For many people, the information exchange process will mean that they are able to reach a decision they are happy with, but for some, there may be a need to identify any residual decisional uncertainty. Numerous tools have been used in research to measure decisional uncertainty, most commonly the Decisional Conflict Scale44 which has been used in nearly 400 studies to date.45 A shorter screening tool, such as the four-question SURE (sure of myself; understand information; risk-benefit ratio; encouragement),46,47 may be more easily used within the clinical setting to identify those who have residual uncertainty and the root cause of this uncertainty. For example, SURE identifies whether the individual is unsure about the risks and benefits of each option, unsure which are important to them, or that they need additional support or advice.

In milder forms of hypodontia, it may be possible to provide a definitive treatment, which means there is no need to revisit treatment decisions, such as space closure for one or two missing teeth; however, in more severe presentations, treatment may continue throughout life as primary teeth are lost or new options for tooth replacement, such as dental implants, become available. This long-term treatment burden may have a significant impact on the individual with hypodontia and their family48and there may be a change in understanding, expectations and goals over time.27 Whenever treatment options change, it is important that patients are given the opportunity to re-discuss their concerns, goals, preferences and choices.

Evaluating decision-making practice

As with other clinical processes, there is value in evaluating current decision-making practice to identify good practice and where improvements could be made; however, this can be challenging because consideration needs to be given to what should be measured, from whose perspective and using which tool. Evaluation could examine the whole decision-making process, completion of key steps in the process, satisfaction with the process, the decision itself, satisfaction with the decision, or the health outcome from the decision. Each of these could be examined from the perspective of the patient and family, the professional, an objective observer, or a combination of these. There are a number of tools that have been used to evaluate decision-making,49 but these have predominantly been used in research and not all have been validated for use with young people or child-parent dyads.

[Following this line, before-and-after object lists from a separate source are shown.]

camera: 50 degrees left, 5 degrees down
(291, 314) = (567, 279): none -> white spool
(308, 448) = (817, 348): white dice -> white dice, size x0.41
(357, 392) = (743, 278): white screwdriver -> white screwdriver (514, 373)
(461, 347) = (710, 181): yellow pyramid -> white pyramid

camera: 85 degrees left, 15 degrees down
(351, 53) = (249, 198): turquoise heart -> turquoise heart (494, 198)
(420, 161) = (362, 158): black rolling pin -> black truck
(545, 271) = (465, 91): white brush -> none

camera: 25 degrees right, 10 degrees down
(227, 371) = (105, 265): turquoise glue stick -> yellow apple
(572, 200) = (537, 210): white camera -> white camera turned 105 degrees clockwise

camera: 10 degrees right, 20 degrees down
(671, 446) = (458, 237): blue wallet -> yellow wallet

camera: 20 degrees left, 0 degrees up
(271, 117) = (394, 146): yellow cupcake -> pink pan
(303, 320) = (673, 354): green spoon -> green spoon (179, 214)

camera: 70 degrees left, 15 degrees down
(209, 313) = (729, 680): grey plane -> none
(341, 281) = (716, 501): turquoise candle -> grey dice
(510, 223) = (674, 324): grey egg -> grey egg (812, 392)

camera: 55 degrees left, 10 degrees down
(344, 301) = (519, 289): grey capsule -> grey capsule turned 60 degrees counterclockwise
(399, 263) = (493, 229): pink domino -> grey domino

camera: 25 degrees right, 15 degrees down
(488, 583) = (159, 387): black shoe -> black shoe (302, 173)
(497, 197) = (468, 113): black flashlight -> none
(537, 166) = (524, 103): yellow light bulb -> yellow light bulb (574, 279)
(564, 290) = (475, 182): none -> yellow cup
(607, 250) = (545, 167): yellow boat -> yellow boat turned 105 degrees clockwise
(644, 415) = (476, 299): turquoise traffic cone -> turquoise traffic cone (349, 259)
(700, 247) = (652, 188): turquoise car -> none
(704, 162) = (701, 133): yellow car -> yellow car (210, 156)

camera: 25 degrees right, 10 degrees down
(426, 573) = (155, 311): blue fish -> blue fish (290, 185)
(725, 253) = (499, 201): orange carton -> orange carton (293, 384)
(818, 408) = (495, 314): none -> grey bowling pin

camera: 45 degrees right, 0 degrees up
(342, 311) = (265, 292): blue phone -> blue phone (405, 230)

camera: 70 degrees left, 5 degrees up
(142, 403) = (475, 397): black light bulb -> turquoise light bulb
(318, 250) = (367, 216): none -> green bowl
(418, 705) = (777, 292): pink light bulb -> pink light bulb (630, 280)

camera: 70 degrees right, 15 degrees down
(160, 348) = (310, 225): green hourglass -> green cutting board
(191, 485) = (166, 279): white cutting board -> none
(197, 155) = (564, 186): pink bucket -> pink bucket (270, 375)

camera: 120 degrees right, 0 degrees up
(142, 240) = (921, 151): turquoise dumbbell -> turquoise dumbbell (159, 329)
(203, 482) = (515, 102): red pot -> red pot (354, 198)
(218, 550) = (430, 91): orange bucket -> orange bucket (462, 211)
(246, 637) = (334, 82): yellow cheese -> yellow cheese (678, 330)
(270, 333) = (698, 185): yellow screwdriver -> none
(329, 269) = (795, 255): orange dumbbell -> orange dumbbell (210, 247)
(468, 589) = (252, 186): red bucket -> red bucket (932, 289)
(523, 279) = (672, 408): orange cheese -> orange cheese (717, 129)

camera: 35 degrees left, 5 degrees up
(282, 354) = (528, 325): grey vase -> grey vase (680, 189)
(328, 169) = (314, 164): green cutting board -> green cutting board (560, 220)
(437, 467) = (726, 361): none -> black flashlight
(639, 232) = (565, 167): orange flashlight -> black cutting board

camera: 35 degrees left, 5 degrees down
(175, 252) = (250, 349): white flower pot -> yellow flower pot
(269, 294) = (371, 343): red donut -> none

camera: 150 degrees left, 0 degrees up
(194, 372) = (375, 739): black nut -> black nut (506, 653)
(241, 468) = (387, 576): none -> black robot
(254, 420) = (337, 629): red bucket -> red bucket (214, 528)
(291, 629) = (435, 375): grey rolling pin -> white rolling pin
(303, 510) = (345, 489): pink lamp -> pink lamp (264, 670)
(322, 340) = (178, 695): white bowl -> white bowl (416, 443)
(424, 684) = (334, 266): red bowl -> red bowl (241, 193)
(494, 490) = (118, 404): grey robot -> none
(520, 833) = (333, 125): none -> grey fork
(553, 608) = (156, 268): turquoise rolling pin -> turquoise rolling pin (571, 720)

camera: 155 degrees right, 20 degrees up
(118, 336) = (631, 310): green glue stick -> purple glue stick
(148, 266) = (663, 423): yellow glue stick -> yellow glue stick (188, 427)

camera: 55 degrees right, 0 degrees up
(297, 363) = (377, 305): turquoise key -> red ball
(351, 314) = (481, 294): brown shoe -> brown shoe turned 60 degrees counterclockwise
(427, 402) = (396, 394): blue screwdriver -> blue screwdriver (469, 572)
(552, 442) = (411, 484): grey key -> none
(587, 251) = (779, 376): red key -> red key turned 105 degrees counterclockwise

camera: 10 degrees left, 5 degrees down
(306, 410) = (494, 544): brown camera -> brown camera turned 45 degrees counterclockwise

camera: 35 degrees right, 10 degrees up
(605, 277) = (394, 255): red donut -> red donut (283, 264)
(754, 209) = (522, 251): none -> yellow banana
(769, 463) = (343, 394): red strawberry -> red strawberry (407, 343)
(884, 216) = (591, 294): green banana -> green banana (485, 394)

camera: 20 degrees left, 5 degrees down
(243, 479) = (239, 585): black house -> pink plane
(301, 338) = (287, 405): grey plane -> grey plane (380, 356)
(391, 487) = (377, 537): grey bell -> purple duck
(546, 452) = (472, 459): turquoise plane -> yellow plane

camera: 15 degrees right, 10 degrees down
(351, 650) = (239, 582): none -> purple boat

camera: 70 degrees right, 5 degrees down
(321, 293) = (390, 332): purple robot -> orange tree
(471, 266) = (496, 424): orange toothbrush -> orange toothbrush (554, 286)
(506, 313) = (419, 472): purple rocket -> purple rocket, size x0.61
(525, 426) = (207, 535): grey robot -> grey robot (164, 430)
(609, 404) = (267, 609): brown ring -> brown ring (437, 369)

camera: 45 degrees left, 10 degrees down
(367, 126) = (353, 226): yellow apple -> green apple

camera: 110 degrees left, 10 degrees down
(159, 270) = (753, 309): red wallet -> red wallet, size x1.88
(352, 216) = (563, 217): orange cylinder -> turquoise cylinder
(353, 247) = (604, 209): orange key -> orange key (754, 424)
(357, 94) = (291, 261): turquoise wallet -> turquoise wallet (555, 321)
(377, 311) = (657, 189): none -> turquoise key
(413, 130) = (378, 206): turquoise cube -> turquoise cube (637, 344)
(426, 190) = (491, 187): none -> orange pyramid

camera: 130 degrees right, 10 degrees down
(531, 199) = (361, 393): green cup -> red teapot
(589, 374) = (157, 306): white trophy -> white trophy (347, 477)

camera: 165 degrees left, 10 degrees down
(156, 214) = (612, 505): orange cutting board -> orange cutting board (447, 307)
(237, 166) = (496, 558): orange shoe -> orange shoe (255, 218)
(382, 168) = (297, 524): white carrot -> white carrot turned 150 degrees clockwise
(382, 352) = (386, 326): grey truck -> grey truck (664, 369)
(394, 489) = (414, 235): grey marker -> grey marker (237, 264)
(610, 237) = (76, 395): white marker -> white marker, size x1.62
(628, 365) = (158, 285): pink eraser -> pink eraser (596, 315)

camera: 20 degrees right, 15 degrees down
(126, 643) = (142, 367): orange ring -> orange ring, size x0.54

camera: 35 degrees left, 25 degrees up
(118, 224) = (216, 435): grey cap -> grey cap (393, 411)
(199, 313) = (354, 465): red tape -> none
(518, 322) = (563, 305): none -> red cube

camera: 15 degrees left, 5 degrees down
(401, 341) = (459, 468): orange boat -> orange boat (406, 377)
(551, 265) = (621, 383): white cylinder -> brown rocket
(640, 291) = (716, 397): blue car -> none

These issues with selecting a valid measure have been experienced by hospital trusts that wish to include evidence of SDM as a key performance indicator. While there is no clear best measure to use, if decision-making is to be evaluated, it is important that the tool selected aligns with the purpose of the evaluation.

Conclusion

Involving young people and parents in decisions about hypodontia is essential but it presents particular challenges. There are a range of complex potential treatment options, which are highly preference-sensitive and have long-term implications. Young people and their parents often begin to navigate these decisions with limited knowledge or experience of dentistry and healthcare decisions. Parental advocacy is important but parents may have different values or expectations about treatment and parents report feeling a huge responsibility when making decisions on behalf of their child. Clinicians can facilitate informed, deliberative and value-based decision-making by encouraging young people to identify and articulate their own expectations and preferences. Considering how clinicians can best convey their knowledge and expertise or present the relevant research is important.